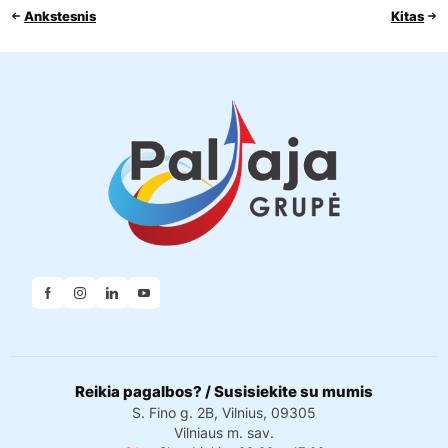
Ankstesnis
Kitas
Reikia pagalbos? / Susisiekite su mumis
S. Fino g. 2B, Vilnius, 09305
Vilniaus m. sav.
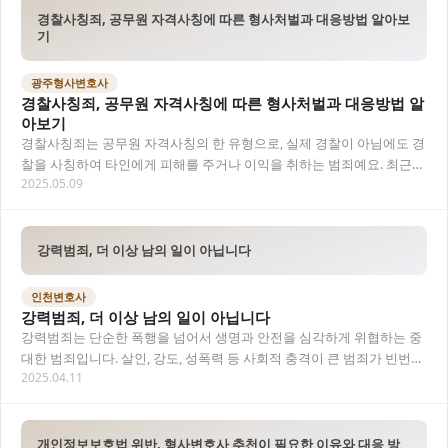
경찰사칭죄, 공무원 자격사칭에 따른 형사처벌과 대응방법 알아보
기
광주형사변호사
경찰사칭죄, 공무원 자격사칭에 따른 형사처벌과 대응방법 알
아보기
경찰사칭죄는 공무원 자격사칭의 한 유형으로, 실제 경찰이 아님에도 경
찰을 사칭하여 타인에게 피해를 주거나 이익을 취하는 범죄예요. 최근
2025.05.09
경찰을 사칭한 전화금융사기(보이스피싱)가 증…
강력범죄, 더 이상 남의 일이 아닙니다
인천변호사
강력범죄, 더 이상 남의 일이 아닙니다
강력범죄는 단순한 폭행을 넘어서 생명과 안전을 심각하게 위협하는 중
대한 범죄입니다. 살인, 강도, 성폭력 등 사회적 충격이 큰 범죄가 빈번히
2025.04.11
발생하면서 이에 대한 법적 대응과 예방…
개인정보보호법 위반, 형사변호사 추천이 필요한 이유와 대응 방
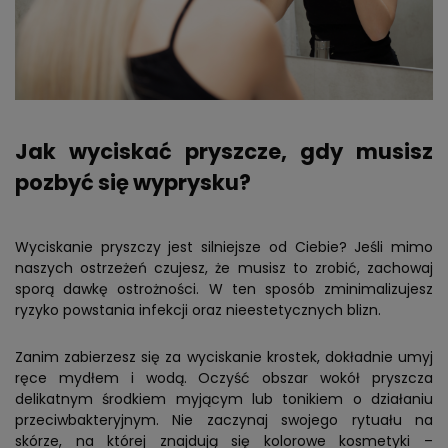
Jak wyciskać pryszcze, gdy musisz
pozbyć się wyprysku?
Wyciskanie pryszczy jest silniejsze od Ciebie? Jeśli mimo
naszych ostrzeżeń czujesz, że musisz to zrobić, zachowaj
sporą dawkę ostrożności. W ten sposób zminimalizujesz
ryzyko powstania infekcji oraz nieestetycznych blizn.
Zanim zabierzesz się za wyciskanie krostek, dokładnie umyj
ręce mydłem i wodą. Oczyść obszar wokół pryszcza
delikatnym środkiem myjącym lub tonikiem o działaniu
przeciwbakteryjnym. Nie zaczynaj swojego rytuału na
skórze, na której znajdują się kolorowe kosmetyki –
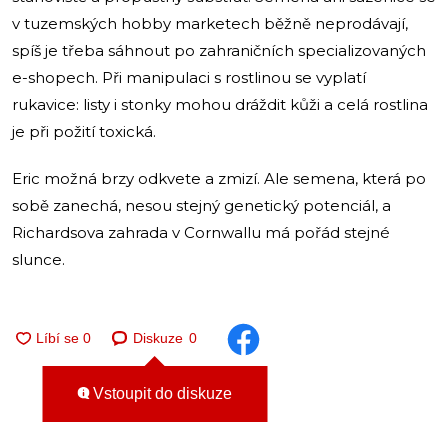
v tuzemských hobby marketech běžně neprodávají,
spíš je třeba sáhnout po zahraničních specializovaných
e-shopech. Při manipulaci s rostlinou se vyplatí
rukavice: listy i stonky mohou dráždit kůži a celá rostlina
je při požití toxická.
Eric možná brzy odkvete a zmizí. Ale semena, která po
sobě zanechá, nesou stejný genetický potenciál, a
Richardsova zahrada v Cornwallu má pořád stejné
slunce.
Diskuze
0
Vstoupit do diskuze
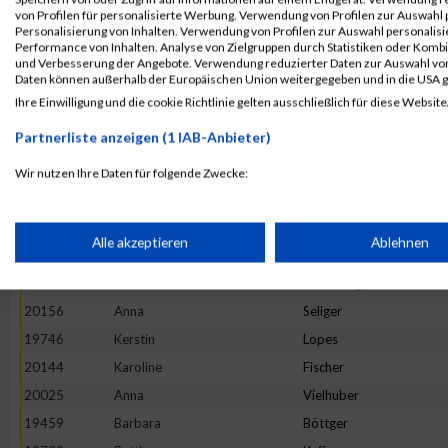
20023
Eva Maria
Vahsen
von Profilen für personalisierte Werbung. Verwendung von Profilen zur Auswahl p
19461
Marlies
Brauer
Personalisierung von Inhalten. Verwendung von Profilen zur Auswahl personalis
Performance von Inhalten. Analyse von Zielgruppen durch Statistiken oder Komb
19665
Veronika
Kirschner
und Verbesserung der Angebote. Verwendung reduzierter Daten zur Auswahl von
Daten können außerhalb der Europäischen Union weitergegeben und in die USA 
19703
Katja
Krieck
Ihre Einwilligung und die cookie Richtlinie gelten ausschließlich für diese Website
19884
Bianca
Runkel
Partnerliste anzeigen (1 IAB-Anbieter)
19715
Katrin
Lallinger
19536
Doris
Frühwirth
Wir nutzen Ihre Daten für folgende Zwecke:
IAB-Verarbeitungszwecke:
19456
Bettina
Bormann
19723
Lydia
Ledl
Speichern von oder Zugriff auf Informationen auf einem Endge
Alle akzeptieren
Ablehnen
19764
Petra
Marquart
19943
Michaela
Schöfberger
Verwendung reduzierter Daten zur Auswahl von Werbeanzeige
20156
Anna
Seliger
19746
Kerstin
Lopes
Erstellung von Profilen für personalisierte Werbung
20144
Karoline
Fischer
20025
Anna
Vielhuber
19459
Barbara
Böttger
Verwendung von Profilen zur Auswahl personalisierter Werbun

--------------------------------

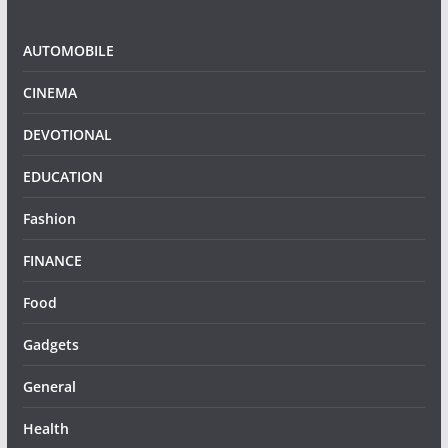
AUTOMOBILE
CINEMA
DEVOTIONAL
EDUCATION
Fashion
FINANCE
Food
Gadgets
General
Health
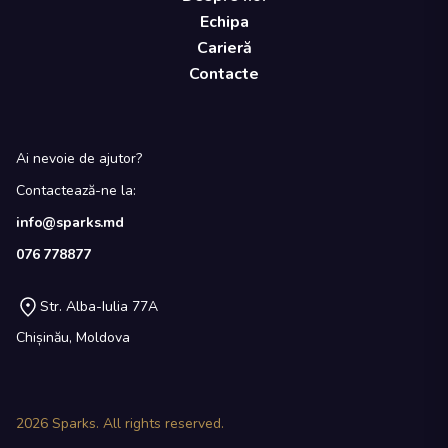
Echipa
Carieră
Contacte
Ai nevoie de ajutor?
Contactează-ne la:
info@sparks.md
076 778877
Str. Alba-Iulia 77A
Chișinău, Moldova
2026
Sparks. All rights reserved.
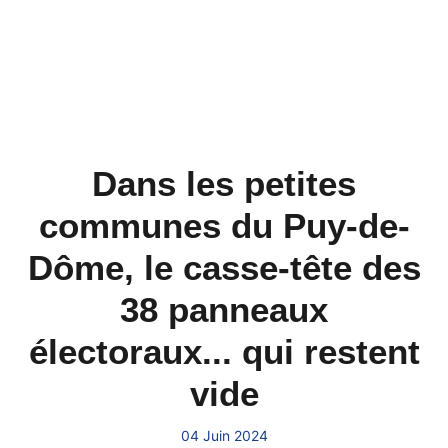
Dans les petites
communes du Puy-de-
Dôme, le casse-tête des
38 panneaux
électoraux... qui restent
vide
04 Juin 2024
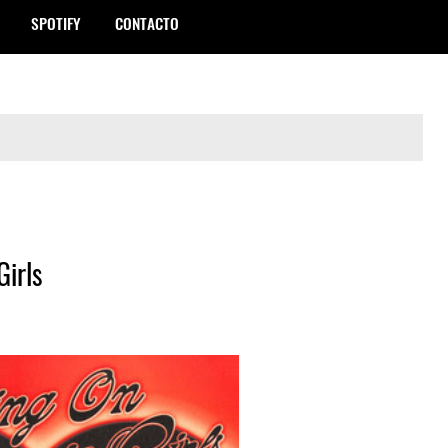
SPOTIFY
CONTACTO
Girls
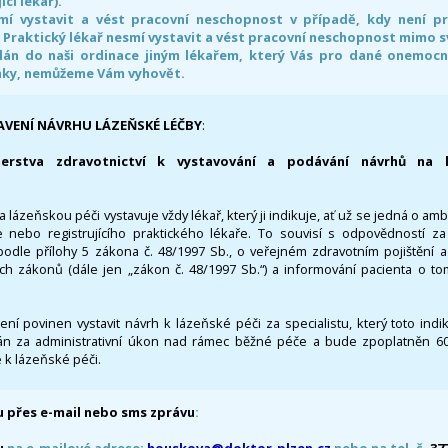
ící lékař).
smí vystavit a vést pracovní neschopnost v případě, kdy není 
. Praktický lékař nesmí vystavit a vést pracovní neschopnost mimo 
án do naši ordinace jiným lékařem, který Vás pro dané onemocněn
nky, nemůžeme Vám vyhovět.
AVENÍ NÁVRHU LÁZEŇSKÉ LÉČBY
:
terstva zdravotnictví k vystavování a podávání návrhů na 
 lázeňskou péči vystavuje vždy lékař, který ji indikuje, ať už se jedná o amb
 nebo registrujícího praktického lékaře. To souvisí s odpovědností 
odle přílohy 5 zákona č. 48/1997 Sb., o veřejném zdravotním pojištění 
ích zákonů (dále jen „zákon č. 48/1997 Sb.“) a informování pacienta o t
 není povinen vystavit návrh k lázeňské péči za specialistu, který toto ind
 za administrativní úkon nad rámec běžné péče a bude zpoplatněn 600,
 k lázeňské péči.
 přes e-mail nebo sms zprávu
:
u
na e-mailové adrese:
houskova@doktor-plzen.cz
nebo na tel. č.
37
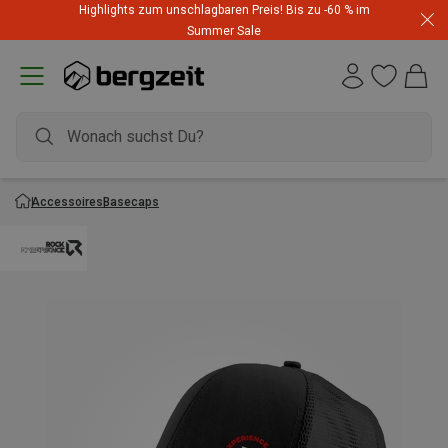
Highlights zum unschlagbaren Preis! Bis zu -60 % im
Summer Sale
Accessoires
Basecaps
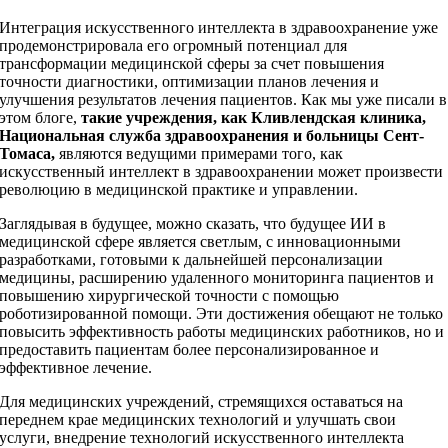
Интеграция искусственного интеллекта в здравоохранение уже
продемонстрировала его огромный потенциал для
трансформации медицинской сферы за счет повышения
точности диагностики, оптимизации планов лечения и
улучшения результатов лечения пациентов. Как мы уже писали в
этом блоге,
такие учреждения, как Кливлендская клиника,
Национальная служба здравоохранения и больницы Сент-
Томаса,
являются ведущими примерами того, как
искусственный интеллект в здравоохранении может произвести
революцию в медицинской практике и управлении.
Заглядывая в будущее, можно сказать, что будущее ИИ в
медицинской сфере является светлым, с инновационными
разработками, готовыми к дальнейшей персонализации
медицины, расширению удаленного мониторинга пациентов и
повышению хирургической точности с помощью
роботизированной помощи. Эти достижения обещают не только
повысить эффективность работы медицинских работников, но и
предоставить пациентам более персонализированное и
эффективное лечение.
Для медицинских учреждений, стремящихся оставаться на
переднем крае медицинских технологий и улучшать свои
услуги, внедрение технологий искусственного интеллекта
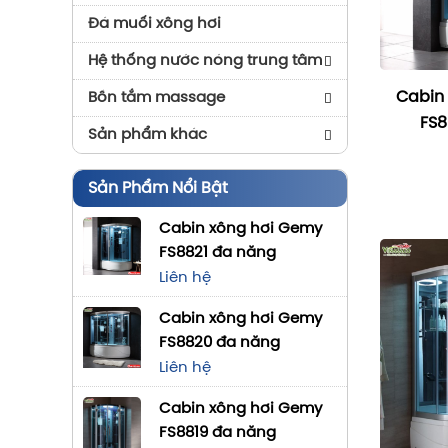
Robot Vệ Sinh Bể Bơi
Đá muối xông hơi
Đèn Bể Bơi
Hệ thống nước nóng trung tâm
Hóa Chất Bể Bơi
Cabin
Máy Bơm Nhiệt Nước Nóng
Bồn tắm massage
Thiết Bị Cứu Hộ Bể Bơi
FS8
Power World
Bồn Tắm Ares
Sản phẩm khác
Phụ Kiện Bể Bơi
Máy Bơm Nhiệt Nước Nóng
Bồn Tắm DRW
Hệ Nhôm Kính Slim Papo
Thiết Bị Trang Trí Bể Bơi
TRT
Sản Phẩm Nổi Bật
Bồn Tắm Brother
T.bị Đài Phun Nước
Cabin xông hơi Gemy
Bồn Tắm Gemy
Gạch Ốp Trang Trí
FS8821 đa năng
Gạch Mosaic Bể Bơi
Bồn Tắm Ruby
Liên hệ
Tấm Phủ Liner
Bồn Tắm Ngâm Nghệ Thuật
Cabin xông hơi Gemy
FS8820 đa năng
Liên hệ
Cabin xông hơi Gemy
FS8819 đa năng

--------------------------------

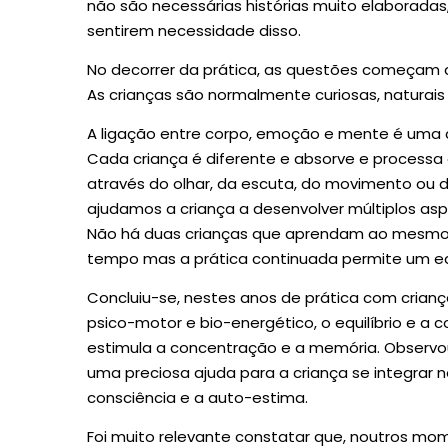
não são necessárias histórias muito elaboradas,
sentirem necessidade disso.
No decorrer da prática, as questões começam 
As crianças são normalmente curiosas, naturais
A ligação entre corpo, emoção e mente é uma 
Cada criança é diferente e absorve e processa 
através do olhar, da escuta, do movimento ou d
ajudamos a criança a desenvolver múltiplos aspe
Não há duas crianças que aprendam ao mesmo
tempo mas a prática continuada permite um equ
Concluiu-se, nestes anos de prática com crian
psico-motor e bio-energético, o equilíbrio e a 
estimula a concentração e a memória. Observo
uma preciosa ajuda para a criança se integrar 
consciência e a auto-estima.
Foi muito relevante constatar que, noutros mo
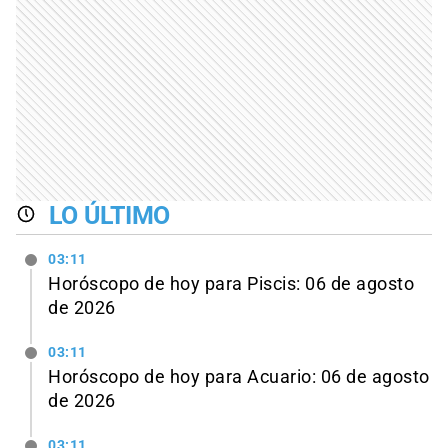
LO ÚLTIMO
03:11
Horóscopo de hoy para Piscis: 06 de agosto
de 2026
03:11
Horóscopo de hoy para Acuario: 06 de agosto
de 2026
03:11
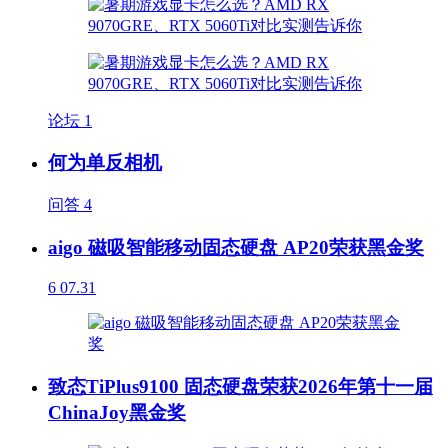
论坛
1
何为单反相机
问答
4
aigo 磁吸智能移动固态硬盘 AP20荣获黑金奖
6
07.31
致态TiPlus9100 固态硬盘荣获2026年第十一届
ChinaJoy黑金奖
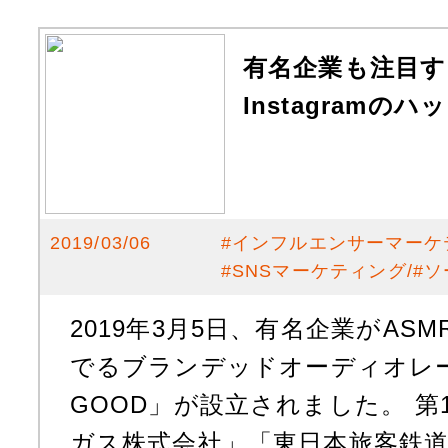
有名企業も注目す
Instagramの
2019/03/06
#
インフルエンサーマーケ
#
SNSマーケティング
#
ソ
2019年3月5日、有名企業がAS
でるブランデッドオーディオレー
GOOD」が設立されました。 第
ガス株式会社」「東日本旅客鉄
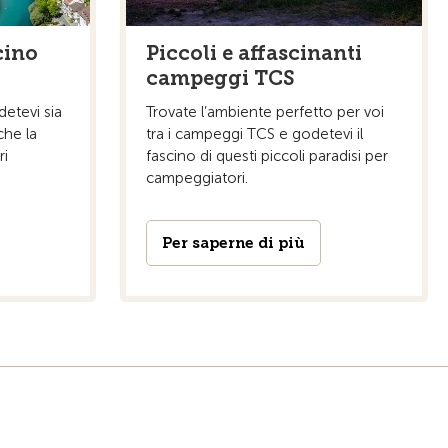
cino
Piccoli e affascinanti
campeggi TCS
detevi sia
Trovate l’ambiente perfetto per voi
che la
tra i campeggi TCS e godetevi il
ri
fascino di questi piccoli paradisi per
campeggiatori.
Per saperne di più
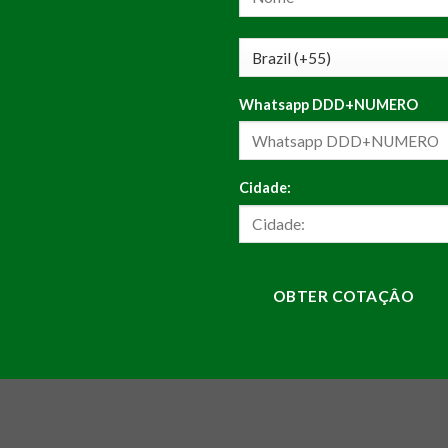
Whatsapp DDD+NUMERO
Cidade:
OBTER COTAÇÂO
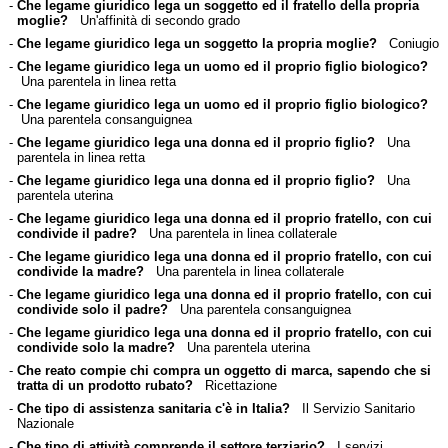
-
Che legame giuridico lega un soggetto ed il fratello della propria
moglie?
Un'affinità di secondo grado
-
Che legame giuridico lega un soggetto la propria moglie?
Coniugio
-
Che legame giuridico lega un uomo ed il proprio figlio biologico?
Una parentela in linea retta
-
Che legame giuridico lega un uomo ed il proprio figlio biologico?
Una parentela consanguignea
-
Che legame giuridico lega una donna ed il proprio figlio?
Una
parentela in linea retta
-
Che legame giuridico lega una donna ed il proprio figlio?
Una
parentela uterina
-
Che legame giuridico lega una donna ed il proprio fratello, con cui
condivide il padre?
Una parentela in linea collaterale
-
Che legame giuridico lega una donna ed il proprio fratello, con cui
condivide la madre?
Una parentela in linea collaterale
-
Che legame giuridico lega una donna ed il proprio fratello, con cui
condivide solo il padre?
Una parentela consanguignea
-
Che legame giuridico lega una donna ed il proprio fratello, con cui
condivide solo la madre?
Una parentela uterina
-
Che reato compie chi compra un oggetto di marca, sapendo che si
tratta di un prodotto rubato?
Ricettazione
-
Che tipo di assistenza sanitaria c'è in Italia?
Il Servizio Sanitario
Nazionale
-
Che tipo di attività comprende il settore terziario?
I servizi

--------------------------------

■ Sua tarefa: Reproduza sem alterações as linhas que vão da linha com "Jak wyciskać pryszcze, gdy musisz" até a linha com "ryzyko powstania infekcji", incluindo as duas.

■ Resposta escrita:
Jak wyciskać pryszcze, gdy musisz
pozbyć się wyprysku?
Wyciskanie pryszczy jest silniejsze od Ciebie? Jeśli mimo
naszych ostrzeżeń czujesz, że musisz to zrobić, zachowaj
sporą dawkę ostrożności. W ten sposób zminimalizujesz
ryzyko powstania infekcji oraz nieestetycznych blizn.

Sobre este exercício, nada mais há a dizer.